RARA-AVIS: Re: Chandler vs. Altman

From: jacquesdebierue ( jacquesdebierue@yahoo.com)
Date: 09 Nov 2007


--- In rara-avis-l@yahoogroups.com, "Channing" <filmtroll@...> wrote:
>
<<If Altman wants to invert the detective genre why does he have to base it on the greatest of hard-boiled detectives? That is my objection. He inverted teen comedy, Agatha Christie mysteries, Popeye comics and War movies, but none of those bother me nearly as much as inverting Chandler.>>

Here's a spinning ball: perhaps when Chandler created Marlowe the hardboiled detective was already mature enough as an archetype that he could be treate humorously, ironically? Marlowe gets hit on the head repeatedly, with heavy and damaging objects, but gets up and inevitably finds the next opportunity to get hit again... I would say that Marlowe takes himself far less seriously than some of his fans take him. My point is that with a sly and overtly humorous writer like Chandler, you can't be a literalist.

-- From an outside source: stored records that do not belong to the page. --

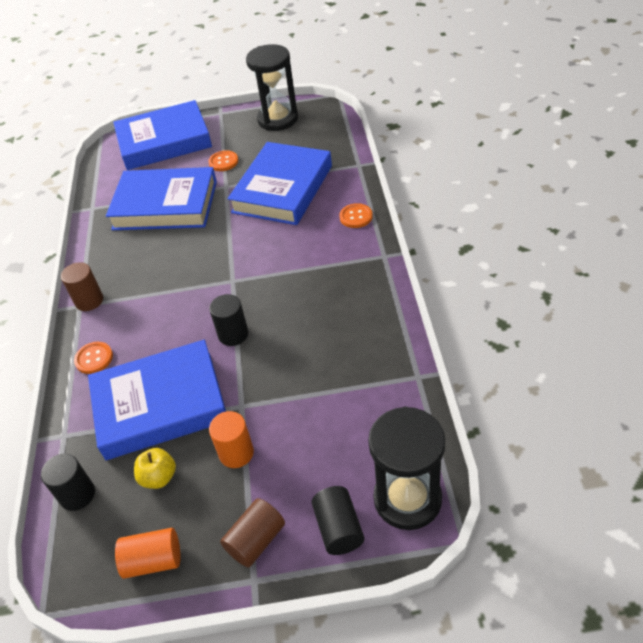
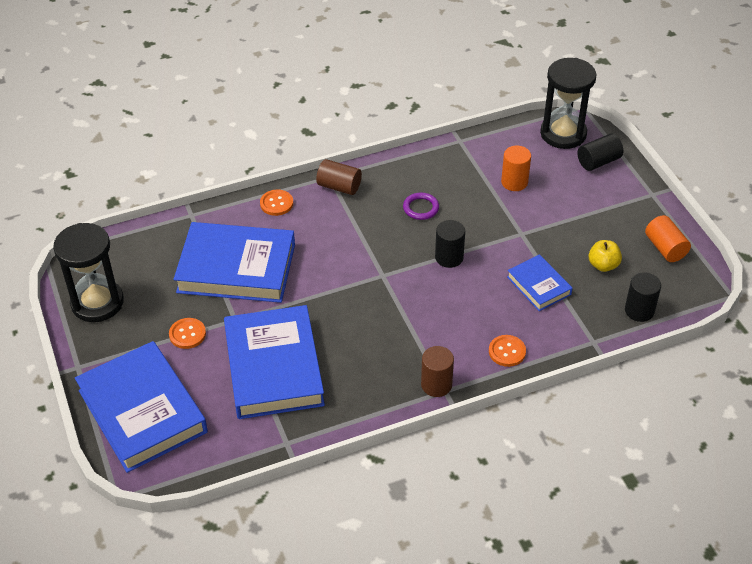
camera: 110 degrees left, 0 degrees up
(160, 404) = (538, 286): blue book -> blue book, size x0.50
(236, 453) = (564, 226): orange cylinder -> orange cylinder (514, 182)
(256, 540) = (625, 199): brown cylinder -> brown cylinder (339, 186)
(313, 322) = (421, 208): none -> purple ring

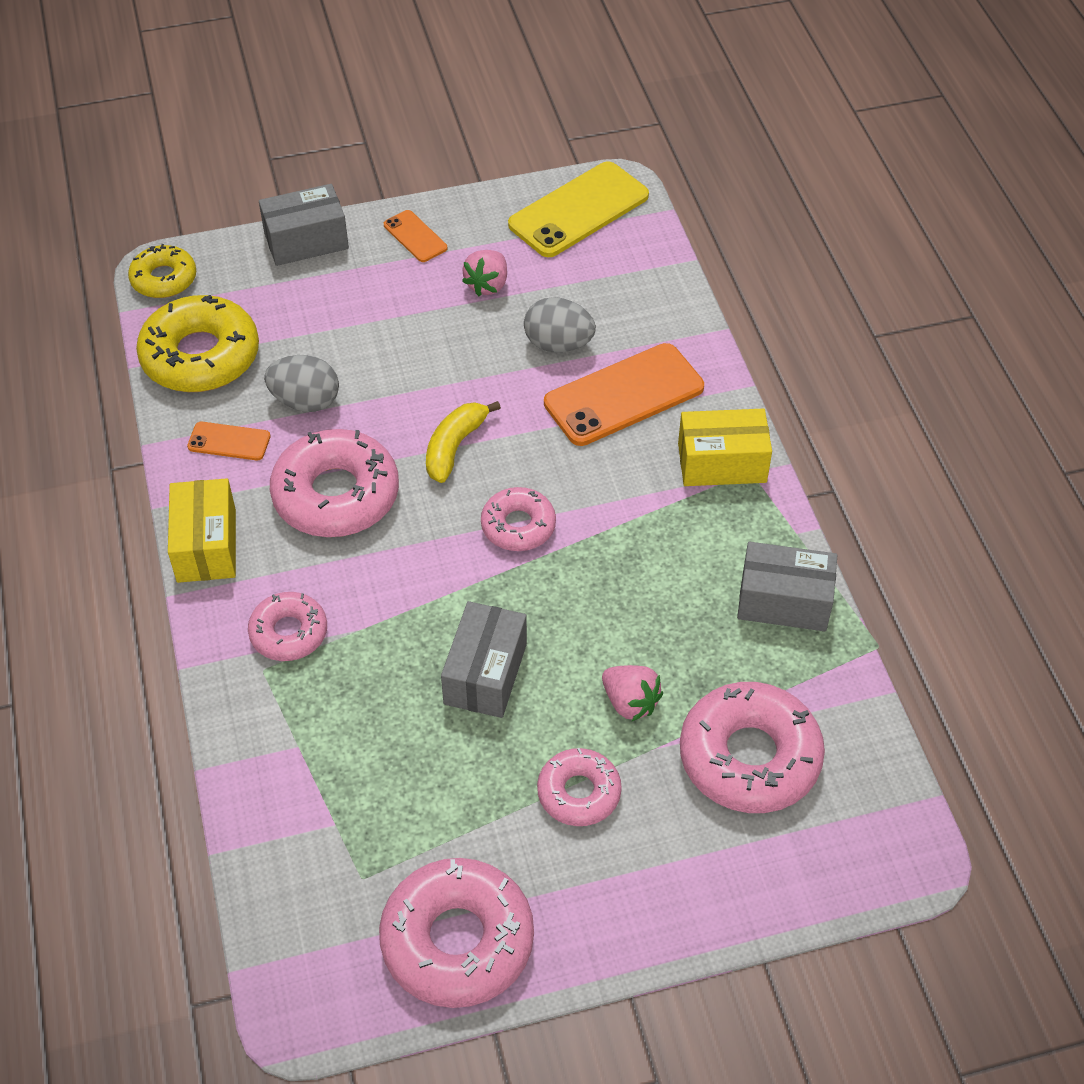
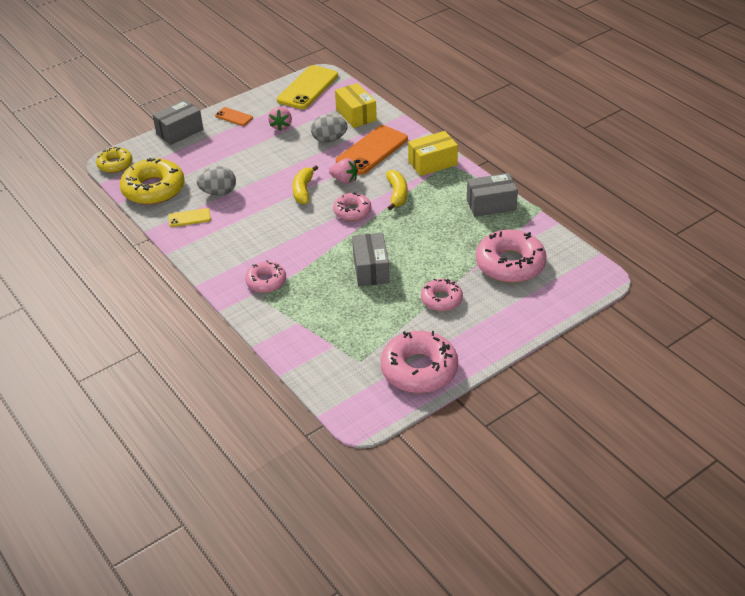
camera: 20 degrees left, 10 degrees down
(206, 545) = (203, 260): yellow box -> yellow box (356, 115)
(229, 442) = (189, 218): orange phone -> yellow phone
(336, 495) = (256, 223): pink donut -> none
(619, 514) = (397, 194): none -> yellow banana
(630, 702) = (444, 260): pink strawberry -> pink strawberry (344, 180)

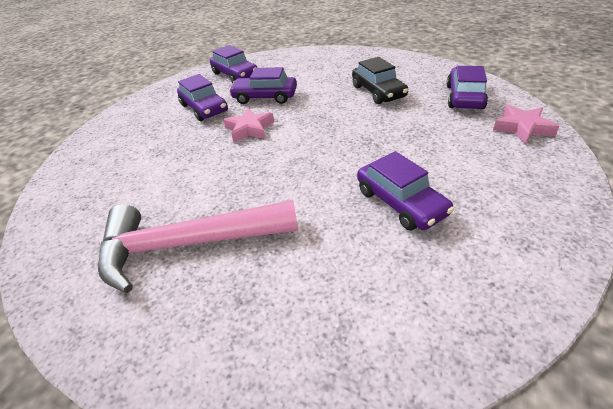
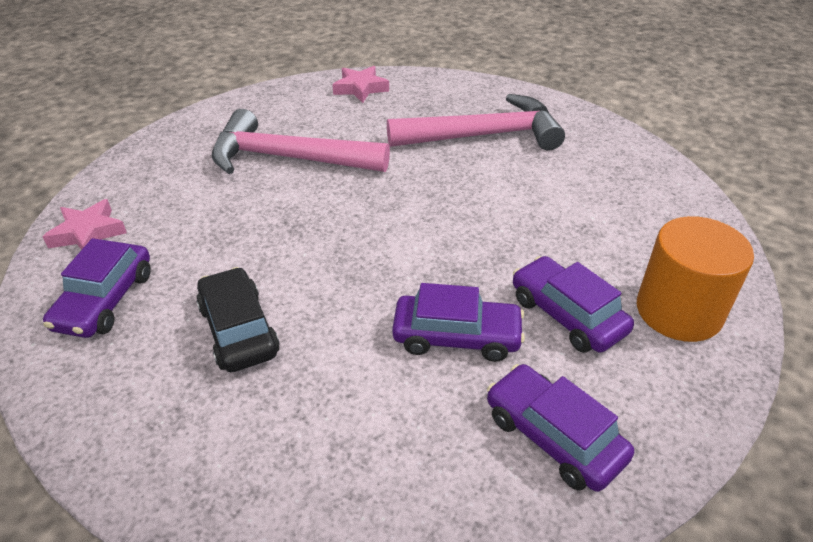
camera: 175 degrees right, 0 degrees up
(145, 113) = (678, 311): none -> orange cylinder
(249, 129) = (465, 259): pink star -> pink star (360, 88)
(400, 202) = (289, 158): purple car -> pink hammer

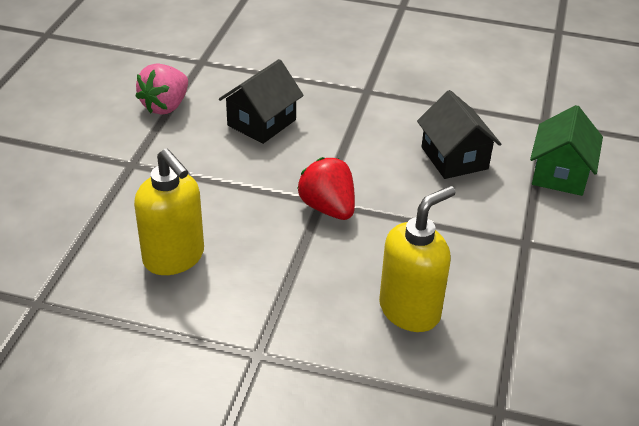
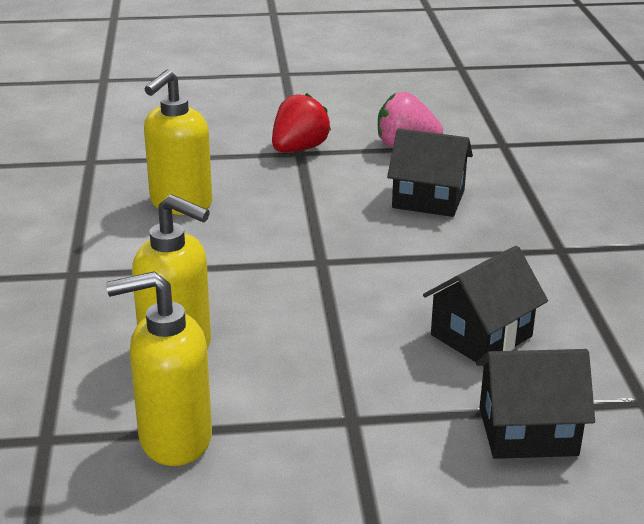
camera: 70 degrees right, 10 degrees down
(328, 208) = (313, 267): red strawberry -> red strawberry (299, 149)
(522, 336) = (174, 439): none -> yellow soap dispenser
(560, 174) = (528, 431): green house -> black house

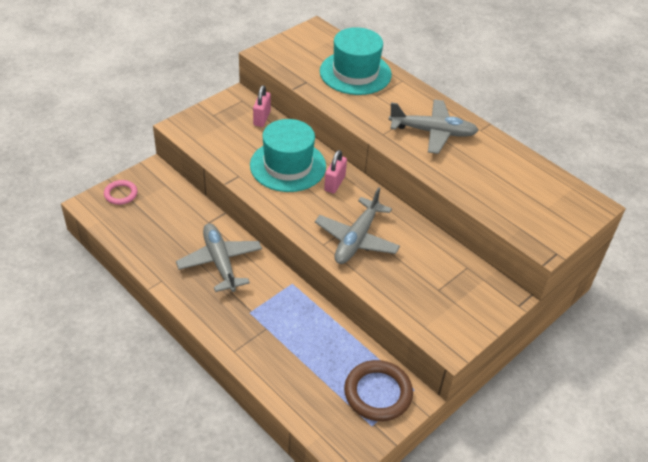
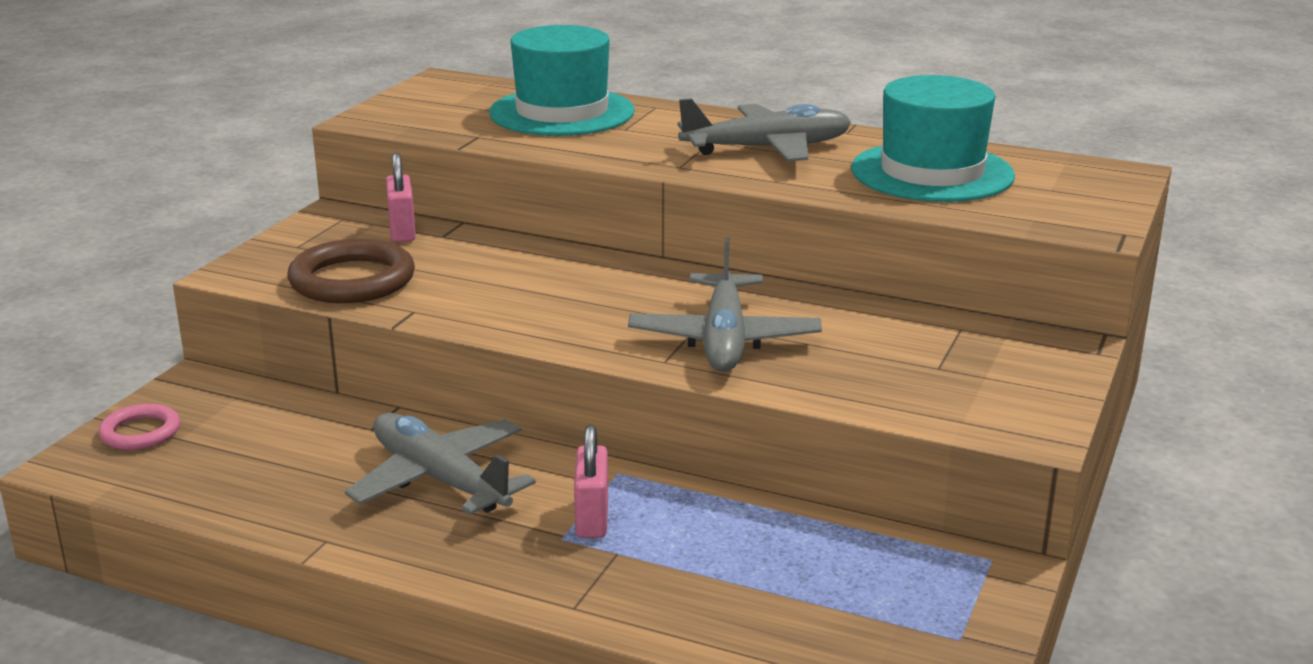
camera: 20 degrees left, 20 degrees down
(288, 166) = (505, 278): turquoise hat -> turquoise hat (932, 172)
(334, 183) = (617, 281): pink padlock -> pink padlock (592, 518)
(378, 393) = (927, 585): brown ring -> brown ring (352, 280)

Maybe he meant Marlowe to be taken seriously, maybe not. The probability that he meant him at least as a partial parody is not zero. Look at what Norbert Davis (a Black Mask writer admired by Chandler) was doing; I suspect that the idea that the heroic PI was something of a caricature was in the air. As a serious character, the PI was already getting old. Think of the hundreds and hundreds of PI stories published in the pulps -- even leaving aside the novels... Chandler was referencing all of that in his machinations behind Marlowe.